Q3 revenue hit $5.95 billion, up 251% from a year ago. That topped analyst estimates of $4.73 billion by a wide margin. Adjusted EPS came in at $23.41, beating the consensus of $14.66 by nearly $9 per share.
The stock had climbed to around $1,096.51, near its 52-week high of $1,115, before pulling back.
Sandisk Corporation, SNDK
Datacenter was the clear engine of growth. Datacenter revenue surged 233% quarter-over-quarter, helped by a 137% jump in pricing across all segments. Consumer and client segments declined, but datacenters more than picked up the slack.

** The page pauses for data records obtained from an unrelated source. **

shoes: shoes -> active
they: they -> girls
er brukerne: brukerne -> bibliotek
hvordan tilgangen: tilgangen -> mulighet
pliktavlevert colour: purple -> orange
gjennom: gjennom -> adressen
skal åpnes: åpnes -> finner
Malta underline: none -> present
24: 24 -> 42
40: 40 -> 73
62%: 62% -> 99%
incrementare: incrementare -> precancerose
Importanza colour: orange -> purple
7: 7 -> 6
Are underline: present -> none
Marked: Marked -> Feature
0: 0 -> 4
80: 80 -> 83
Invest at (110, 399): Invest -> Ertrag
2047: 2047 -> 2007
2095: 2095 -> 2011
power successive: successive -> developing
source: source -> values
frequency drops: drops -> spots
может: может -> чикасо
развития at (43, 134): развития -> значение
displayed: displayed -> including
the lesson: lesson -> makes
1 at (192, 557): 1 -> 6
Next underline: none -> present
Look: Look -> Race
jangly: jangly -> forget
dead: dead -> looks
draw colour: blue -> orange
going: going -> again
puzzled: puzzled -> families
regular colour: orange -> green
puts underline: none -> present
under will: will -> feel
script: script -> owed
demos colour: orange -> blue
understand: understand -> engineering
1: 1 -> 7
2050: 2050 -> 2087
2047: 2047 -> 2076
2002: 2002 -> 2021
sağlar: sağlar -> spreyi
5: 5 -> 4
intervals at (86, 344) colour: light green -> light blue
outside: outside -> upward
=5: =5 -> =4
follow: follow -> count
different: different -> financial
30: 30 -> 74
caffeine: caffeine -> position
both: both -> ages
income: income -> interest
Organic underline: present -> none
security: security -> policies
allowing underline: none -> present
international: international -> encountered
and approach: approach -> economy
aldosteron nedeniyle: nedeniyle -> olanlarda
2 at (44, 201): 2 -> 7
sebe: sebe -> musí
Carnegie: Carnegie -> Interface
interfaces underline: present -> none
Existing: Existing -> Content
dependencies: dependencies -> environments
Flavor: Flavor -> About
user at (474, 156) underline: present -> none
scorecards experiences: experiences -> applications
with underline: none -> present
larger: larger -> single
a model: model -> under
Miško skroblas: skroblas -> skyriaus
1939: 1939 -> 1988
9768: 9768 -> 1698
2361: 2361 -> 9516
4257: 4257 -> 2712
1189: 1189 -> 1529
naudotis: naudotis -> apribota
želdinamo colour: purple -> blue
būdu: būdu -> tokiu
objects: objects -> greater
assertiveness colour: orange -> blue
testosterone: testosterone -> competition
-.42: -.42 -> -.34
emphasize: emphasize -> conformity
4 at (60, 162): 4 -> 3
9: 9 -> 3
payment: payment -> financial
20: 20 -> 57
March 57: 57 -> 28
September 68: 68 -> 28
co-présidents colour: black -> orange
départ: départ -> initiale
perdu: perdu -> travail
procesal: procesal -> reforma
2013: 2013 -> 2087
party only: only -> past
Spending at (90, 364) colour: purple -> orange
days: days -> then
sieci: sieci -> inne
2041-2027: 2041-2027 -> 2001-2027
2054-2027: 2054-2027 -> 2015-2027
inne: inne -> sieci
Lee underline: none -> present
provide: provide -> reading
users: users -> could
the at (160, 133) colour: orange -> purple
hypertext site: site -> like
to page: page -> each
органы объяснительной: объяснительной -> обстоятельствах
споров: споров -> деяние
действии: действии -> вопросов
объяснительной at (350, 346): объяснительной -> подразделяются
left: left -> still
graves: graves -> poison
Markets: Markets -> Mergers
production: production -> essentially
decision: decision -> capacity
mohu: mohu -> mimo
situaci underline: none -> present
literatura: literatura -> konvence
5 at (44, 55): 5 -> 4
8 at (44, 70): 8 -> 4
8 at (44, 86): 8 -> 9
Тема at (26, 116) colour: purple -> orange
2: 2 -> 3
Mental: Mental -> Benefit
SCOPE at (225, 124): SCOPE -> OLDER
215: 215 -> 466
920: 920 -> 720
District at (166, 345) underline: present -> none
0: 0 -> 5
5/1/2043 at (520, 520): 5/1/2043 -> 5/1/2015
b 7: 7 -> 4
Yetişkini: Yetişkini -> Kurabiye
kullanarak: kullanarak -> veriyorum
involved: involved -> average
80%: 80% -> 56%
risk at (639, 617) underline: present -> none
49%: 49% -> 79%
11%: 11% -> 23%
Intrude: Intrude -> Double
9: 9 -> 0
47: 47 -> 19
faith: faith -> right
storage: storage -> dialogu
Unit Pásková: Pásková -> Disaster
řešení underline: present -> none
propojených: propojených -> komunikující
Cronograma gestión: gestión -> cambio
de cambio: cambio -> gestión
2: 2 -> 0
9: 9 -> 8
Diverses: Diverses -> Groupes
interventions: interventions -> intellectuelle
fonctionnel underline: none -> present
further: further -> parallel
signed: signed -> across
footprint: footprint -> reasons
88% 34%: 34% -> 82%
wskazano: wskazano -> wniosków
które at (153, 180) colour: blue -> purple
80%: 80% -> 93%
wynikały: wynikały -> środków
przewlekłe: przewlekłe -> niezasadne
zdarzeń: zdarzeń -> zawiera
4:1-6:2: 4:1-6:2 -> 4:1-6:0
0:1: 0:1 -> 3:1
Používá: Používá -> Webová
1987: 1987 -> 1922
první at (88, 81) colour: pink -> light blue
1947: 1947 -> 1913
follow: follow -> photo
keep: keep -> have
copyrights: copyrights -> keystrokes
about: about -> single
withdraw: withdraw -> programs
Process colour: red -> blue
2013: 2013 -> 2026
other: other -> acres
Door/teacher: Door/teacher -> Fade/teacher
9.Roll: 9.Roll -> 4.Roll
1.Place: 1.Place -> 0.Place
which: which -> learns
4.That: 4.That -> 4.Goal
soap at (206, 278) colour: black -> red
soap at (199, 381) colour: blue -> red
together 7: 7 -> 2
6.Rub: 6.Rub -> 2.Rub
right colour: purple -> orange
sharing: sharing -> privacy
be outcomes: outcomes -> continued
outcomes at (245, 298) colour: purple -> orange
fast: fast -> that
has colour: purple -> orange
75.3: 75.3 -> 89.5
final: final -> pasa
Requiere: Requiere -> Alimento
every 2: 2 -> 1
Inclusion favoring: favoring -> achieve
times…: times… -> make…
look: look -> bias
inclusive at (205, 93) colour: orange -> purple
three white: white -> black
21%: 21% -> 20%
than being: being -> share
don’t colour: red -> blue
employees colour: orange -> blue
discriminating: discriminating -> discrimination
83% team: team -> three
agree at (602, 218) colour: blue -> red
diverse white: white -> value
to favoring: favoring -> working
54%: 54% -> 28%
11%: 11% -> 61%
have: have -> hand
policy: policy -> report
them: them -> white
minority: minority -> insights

SanDisk signed five multi-year deals during and just after the quarter. Three were inked during Q3, with two more closing in Q4. The three Q3 deals alone are expected to generate at least $42 billion in contractual revenue, recorded quarterly.
There’s also a protection layer built in. SanDisk is guaranteed $11 billion in payments if customers exit their capacity commitments — a key backstop if the market turns.
Pricing has been a tailwind across the board. AI-driven supply tightness in NAND memory has let SanDisk push prices higher, and the upcoming launch of BiCS8-based QLC enterprise SSDs is expected to keep that momentum going.
Wall Street wasted no time upgrading its targets.
BofA Securities raised its price target to $1,550 from $1,080, maintaining a Buy rating. The firm cited valuation upside, undervalued joint venture assets, and expected enterprise SSD market share gains in 2026.
Raymond James raised its target to $1,470 from $725, calling the datacenter inflection “clear” and praising the deepening customer relationships.
Mizuho lifted its target to $1,220 from $1,000 and kept an Outperform rating.
Despite the enthusiasm, InvestingPro flagged the stock as appearing overvalued relative to its Fair Value — though analysts forecast full-year earnings of $44.72 per share.
For Q4, SanDisk guided revenue of $7.75B to $8.25B, with non-GAAP diluted EPS expected between $30.00 and $33.00. That guidance projects roughly 35% revenue growth quarter-over-quarter. Gross margins for Q4 are expected to hit around 80%, up from the 74% consensus and up roughly 5,400 basis points year-over-year.